Development of a numerical wave tank of deep ocean engineering basin via high order spectral method

Abstract

In this study, we developed a numerical model for simulating wave environments of the deep ocean engineering basin (DOEB) by utilising the high order spectral (HOS) method. The approach employed the pseudospectral basis of the cosine function to automatically account for the tank wall boundary conditions. Additionally, the fast Fourier transform (FFT) algorithm was implemented to maximise the numerical efficiency. For selecting an appropriate wave generation technique for the DOEB, which distinguishes itself as a large-scale facility with controllable depth, in contrast to conventional wave basins, two-dimensional wave generation simulations were executed. These simulations entailed the application and subsequent evaluation of the embedded wave generation technique and the additional potential technique. Of these, the embedded wave generation technique, characterised by its suitability for numerical efficiency and adaptability to variable water depths, was chosen for implementation in the DOEB numerical tanks. The Stroke？
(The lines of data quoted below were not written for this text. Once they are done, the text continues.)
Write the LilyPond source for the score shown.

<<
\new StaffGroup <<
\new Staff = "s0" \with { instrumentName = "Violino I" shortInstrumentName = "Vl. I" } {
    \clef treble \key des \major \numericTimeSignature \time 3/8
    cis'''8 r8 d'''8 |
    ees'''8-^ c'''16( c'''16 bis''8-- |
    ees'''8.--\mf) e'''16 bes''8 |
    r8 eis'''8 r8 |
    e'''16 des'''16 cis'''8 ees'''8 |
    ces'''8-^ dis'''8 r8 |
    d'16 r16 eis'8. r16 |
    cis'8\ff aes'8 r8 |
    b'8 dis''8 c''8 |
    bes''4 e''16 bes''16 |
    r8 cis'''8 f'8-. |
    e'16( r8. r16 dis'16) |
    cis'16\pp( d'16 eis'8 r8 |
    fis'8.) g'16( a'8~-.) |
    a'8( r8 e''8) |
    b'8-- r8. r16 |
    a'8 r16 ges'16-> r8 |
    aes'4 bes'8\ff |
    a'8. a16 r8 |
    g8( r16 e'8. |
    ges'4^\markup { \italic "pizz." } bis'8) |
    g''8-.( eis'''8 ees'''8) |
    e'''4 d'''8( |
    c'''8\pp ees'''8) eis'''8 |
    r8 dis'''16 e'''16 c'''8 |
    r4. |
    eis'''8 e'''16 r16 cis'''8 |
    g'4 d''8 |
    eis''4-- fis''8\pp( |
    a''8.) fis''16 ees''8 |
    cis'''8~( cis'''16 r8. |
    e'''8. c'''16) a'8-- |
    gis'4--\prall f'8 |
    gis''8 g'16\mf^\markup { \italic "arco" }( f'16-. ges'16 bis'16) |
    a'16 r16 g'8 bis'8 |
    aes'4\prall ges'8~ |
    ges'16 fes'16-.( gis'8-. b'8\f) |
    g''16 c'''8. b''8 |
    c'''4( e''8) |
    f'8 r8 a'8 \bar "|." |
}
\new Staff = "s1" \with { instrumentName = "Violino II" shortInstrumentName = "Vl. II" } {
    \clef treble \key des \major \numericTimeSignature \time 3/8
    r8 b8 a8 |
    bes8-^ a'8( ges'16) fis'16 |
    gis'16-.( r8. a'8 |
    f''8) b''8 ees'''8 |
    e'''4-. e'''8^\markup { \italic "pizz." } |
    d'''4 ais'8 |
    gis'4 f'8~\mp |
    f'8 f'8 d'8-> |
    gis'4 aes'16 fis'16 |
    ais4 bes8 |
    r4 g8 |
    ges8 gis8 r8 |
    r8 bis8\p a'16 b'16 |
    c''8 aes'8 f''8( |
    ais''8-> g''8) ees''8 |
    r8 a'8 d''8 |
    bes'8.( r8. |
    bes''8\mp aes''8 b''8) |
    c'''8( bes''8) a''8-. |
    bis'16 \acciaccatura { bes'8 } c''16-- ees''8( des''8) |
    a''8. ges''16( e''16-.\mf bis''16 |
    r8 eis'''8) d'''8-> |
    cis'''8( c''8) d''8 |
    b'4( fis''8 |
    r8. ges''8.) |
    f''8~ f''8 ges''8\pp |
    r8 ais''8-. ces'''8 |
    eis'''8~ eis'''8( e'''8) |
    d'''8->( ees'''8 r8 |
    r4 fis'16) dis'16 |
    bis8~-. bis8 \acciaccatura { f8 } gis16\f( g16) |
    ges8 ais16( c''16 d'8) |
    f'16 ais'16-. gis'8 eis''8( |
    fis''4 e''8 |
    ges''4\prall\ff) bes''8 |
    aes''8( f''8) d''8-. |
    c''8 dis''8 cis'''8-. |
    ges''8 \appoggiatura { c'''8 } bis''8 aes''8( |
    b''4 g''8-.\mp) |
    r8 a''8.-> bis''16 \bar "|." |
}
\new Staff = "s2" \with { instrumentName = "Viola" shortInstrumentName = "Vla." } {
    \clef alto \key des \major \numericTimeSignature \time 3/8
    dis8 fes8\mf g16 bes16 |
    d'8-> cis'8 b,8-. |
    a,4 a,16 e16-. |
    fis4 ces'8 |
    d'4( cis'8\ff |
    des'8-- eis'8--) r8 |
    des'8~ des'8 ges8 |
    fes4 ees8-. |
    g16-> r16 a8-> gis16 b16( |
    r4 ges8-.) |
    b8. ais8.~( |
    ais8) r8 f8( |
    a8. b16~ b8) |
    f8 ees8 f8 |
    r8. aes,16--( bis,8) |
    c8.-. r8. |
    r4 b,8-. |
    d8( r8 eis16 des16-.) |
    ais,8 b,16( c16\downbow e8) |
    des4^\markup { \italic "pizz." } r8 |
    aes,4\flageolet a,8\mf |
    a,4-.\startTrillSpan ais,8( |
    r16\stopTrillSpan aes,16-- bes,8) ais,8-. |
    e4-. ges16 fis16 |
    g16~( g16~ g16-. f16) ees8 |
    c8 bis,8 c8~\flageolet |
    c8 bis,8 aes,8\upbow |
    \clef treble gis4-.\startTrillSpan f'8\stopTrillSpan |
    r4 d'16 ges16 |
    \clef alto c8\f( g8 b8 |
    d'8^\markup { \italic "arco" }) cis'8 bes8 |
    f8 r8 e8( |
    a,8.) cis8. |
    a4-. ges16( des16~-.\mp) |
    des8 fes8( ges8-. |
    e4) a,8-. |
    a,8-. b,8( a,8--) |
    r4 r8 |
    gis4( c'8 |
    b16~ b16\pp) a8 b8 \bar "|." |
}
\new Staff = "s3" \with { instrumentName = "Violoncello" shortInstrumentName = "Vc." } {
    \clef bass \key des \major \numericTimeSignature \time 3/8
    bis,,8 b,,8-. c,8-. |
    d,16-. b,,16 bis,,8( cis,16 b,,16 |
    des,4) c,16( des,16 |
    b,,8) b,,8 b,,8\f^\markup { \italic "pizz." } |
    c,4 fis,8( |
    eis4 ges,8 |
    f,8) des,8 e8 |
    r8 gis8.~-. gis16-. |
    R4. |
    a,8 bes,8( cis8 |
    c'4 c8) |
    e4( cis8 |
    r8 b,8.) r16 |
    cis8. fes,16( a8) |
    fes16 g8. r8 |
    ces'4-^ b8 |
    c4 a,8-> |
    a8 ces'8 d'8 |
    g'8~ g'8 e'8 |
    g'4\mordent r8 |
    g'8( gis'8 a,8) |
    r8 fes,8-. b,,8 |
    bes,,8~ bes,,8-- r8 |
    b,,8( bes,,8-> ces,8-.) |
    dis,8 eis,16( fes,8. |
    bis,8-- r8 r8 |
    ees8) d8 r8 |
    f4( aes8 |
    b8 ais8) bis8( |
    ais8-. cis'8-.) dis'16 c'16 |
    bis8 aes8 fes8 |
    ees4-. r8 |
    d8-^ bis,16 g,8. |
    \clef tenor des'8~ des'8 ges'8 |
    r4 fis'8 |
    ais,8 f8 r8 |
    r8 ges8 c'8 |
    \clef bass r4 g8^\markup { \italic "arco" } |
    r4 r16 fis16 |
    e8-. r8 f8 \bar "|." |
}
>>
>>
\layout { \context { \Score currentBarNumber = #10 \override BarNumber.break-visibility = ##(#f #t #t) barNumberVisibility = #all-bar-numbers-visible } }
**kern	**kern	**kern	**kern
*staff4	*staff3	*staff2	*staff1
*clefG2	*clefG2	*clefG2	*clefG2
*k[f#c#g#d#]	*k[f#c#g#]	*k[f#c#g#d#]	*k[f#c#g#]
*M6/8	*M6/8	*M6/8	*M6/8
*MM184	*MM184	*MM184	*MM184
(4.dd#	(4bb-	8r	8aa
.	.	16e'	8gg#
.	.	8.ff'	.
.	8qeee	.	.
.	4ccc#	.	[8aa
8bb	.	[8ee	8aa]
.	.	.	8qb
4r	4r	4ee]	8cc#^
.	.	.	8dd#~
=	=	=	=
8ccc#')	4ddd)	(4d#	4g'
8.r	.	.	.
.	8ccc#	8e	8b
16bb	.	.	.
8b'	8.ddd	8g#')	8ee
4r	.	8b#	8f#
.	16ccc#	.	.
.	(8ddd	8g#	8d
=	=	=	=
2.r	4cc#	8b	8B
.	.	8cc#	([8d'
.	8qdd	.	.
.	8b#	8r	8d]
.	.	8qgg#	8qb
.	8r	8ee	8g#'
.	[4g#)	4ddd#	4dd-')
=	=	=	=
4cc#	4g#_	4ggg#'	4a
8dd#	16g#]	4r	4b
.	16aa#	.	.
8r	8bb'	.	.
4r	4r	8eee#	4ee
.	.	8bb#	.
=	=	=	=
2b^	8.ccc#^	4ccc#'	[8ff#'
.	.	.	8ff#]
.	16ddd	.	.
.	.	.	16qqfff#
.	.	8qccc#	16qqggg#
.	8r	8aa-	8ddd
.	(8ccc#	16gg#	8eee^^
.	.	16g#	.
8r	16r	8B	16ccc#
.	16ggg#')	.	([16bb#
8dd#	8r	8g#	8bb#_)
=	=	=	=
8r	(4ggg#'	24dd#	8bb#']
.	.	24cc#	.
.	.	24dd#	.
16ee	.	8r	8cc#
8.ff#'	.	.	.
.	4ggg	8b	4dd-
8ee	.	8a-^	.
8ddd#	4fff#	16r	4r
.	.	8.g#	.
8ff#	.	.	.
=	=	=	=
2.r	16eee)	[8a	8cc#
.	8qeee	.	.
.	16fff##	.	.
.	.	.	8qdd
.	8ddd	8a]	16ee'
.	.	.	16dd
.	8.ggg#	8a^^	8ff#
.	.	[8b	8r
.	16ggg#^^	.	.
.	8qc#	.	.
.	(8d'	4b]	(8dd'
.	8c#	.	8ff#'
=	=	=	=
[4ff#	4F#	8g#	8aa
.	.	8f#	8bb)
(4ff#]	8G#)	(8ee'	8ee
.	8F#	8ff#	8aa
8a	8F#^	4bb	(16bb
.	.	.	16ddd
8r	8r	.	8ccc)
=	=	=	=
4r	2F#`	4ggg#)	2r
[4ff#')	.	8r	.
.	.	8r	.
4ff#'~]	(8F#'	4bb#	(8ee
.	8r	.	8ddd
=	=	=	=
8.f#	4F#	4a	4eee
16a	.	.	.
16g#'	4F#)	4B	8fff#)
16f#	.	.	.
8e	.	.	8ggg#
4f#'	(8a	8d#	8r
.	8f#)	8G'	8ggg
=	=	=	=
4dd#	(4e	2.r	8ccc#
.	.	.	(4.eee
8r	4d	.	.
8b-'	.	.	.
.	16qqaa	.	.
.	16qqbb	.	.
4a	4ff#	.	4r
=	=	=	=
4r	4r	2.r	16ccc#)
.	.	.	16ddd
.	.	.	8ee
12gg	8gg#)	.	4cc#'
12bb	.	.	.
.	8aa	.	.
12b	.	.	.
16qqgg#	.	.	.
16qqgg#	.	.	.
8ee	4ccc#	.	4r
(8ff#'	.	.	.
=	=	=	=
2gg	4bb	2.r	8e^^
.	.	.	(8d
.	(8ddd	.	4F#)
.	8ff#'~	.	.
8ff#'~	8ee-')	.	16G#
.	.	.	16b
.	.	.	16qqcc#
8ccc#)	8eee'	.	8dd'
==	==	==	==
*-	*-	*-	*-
source converting procedure was established to transform the stroke time history of the wave maker into the input wave source time history for the embedded wave generation technique, with due consideration to phase correction. In order to validate the developed numerical model, a wave generation experiment was conducted, and its results were compared with the numerical simulations. This comparative analysis revealed a high degree of correspondence between the nonlinear simulations and the experimental wave time history, demonstrating the model’s ability to accurately replicate higher-order wave components, including wave？wave interactions. The resulting numerical model serves as a valuable computer-aided tool, enhancing the efficiency of experiments within the DOEB.